Presupposti per il rimborso delle spese-legali sostenute dal pubblico dipendente per la difesa in giudizio per fatti attinenti il proprio lavoro sono la pronuncia di una sentenza o di un provvedimento definitivo del giudice, che abbia escluso definitivamente la responsabilità del dipendente, e la sussistenza di una connessione tra i fatti e gli atti oggetto del giudizio e l’espletamento del servizio e l’assolvimento degli obblighi istituzionali (Cons. Stato, Sez. IV, 28 novembre 2019, n. 8137).
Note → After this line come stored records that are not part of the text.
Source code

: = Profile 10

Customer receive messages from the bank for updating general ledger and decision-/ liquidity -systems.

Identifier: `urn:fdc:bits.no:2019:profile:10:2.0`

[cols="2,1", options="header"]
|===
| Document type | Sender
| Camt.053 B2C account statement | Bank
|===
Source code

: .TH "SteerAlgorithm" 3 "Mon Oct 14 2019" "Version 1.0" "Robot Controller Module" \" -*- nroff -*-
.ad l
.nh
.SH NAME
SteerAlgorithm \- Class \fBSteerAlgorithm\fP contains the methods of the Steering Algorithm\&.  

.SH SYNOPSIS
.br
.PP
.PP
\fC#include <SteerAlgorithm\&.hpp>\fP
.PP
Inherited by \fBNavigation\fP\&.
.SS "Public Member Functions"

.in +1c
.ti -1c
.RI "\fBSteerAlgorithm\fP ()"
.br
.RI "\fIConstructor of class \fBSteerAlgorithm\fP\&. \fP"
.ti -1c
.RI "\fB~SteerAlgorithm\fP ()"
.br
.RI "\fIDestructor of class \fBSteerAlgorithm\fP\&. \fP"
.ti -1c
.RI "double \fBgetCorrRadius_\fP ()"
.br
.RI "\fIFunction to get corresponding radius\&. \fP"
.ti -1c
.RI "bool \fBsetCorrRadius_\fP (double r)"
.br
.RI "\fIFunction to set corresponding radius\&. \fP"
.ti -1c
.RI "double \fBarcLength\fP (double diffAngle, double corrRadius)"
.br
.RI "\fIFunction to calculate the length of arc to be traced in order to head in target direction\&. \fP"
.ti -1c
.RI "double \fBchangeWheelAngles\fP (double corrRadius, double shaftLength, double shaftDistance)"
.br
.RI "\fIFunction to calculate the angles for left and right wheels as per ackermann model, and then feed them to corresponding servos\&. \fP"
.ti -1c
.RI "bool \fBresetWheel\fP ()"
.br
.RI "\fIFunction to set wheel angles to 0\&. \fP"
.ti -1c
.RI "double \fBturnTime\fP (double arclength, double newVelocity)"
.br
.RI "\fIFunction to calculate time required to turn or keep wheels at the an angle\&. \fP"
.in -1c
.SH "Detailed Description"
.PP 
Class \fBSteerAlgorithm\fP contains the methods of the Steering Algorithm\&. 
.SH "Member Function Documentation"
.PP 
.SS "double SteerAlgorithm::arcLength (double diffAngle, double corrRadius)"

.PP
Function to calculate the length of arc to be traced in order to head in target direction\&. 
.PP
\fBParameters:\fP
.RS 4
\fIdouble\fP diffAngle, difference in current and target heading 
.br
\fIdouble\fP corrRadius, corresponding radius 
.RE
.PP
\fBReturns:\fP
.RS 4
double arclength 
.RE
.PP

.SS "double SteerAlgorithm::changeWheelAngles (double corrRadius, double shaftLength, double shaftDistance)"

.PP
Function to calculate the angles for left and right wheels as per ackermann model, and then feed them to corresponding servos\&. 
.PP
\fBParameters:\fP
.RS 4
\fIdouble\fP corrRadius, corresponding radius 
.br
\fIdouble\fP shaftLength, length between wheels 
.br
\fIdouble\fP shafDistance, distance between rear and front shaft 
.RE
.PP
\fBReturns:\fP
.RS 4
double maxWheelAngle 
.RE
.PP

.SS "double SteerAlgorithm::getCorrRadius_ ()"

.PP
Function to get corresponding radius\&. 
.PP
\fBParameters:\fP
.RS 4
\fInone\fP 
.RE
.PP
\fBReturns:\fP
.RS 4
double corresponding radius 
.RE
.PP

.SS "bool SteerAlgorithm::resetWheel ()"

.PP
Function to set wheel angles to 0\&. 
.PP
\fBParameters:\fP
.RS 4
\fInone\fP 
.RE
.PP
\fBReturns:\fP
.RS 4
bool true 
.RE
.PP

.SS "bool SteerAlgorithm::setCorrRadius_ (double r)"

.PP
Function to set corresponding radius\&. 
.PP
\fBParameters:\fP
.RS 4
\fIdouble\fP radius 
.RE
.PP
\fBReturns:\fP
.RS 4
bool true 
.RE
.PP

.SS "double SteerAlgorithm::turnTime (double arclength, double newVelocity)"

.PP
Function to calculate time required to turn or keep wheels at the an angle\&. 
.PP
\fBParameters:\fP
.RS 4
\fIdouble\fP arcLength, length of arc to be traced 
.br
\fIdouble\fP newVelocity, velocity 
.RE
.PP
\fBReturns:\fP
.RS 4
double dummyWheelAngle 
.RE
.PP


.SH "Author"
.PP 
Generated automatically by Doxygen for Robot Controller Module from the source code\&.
L’art. 18 della l. n. 67 del 1997, come convertito nella l. n. 135 del 1997, assegna all’Amministrazione un peculiare potere valutativo in ordine all’an ed al quantum del rimborso delle spese-legali sostenute dal dipendente relativamente a giudizi per responsabilità civile, penale e amministrativa – promossi nei suoi confronti in conseguenza di fatti ed atti connessi con l’espletamento del servizio o con l’assolvimento di obblighi istituzionali e conclusi con sentenza o provvedimento che escluda la loro responsabilità – e, con l’ausilio del parere di natura obbligatoria e vincolante dell’Avvocatura dello Stato, della loro congruità.
A fronte della natura tecnico-discrezionale del parere sulle spese-legali rimesso all’Amministrazione – che assume alla propria base non l’importo preteso dal difensore o quello liquidato dal Consiglio dell’Ordine degli avvocati per quanto rileva nei rapporti tra il difensore e l’assistito, ma le effettive necessità difensive – sussiste in capo al dipendente una posizione di interesse legittimo.
La univoca e convergente giurisprudenza di legittimità e del Consiglio di Stato hanno identificato due presupposti indefettibili per l’applicazione del rimborso delle spese-legali ex art. 18 della l. n. 67 del 1997, quali la pronuncia di una sentenza o di un provvedimento del giudice, che abbia escluso definitivamente la responsabilità del dipendente all’esito di un accertamento della assenza di responsabilità, anche nella ipotesi di applicazione dell’art. 530, comma 2 c. p. p.; e la sussistenza di una connessione tra i fatti e gli atti oggetto del giudizio e l’espletamento del servizio e l’assolvimento degli obblighi istituzionali.
Il rimborso delle spese-legali contemplato dall’art. 18 della l. n. 67 del 1997, pertanto, in tale guisa appronta una tutela per il dipendente statale che, sebbene innocente, abbia dovuto difendersi nel corso del procedimento penale nel quale – esclusivamente in ragione del suo status e non per l’aver posto in essere specifici atti nell’esercizio del munus publicum – sia stato coinvolto nel procedimento penale, in quanto sostanzialmente vittima di illecite condotte altrui, ma ugualmente involgenti il dipendente.
In tali ultime ipotesi ed ai fini del proscioglimento del dipendente statale, viene meno il discrimen tra natura attiva ovvero omissiva della condotta oggetto della contestazione, in quanto assume rilievo l’accertamento giudiziale della estraneità del dipendente ai fatti contestati, nonché il carattere diffamatorio e calunnioso delle dichiarazioni altrui.
Infine, individuata la ratio della regola del rimborso delle spese-legali per i giudizi conseguenti alle condotte attinenti al servizio nella necessità di un nesso causale tra il fatto contestato e lo svolgimento del munus publicum, onde “evitare che il dipendente statale tema di fare il proprio dovere“, il Collegio esclude che in materia rilevino di per sè le disposizioni del codice civile sul contratto di mandato, atteso che l’art. 18 della l. n. 67 del 1997 ha indicato i presupposti indefettibili per la spettanza del rimborso.